What you will do >> Find the line with "on this page." and the line with "nd updates." in the entries below; output exactly those two lines, every line between them, and no others.

Input records >>
______________________________
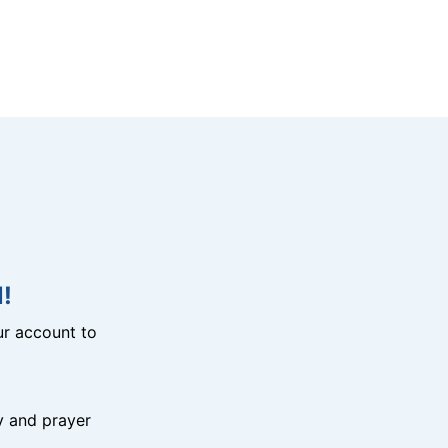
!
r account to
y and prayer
______________________________
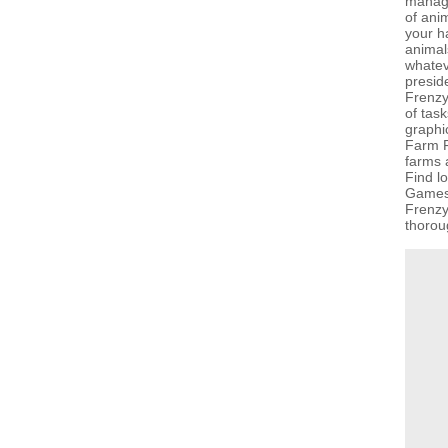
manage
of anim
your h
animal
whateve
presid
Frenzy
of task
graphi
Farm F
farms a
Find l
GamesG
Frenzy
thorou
______________________________
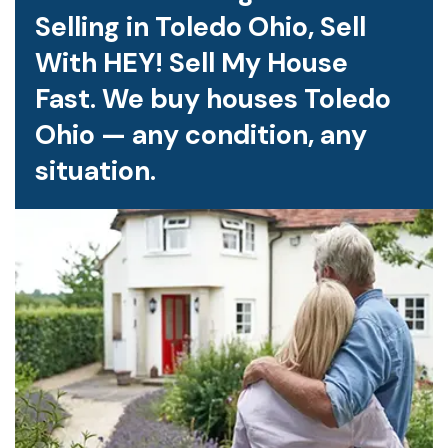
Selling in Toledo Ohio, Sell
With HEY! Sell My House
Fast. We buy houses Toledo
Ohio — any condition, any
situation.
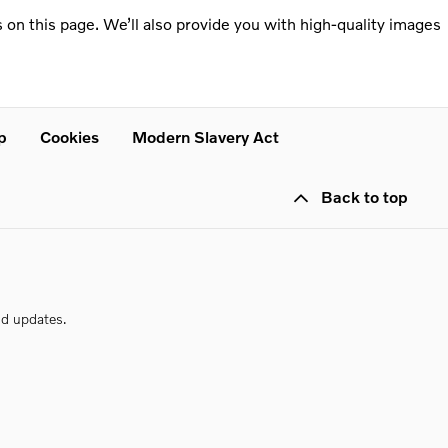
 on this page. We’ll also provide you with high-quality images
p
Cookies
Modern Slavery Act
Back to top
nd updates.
______________________________
Output below >>
 on this page. We’ll also provide you with high-quality images
p
Cookies
Modern Slavery Act
Back to top
nd updates.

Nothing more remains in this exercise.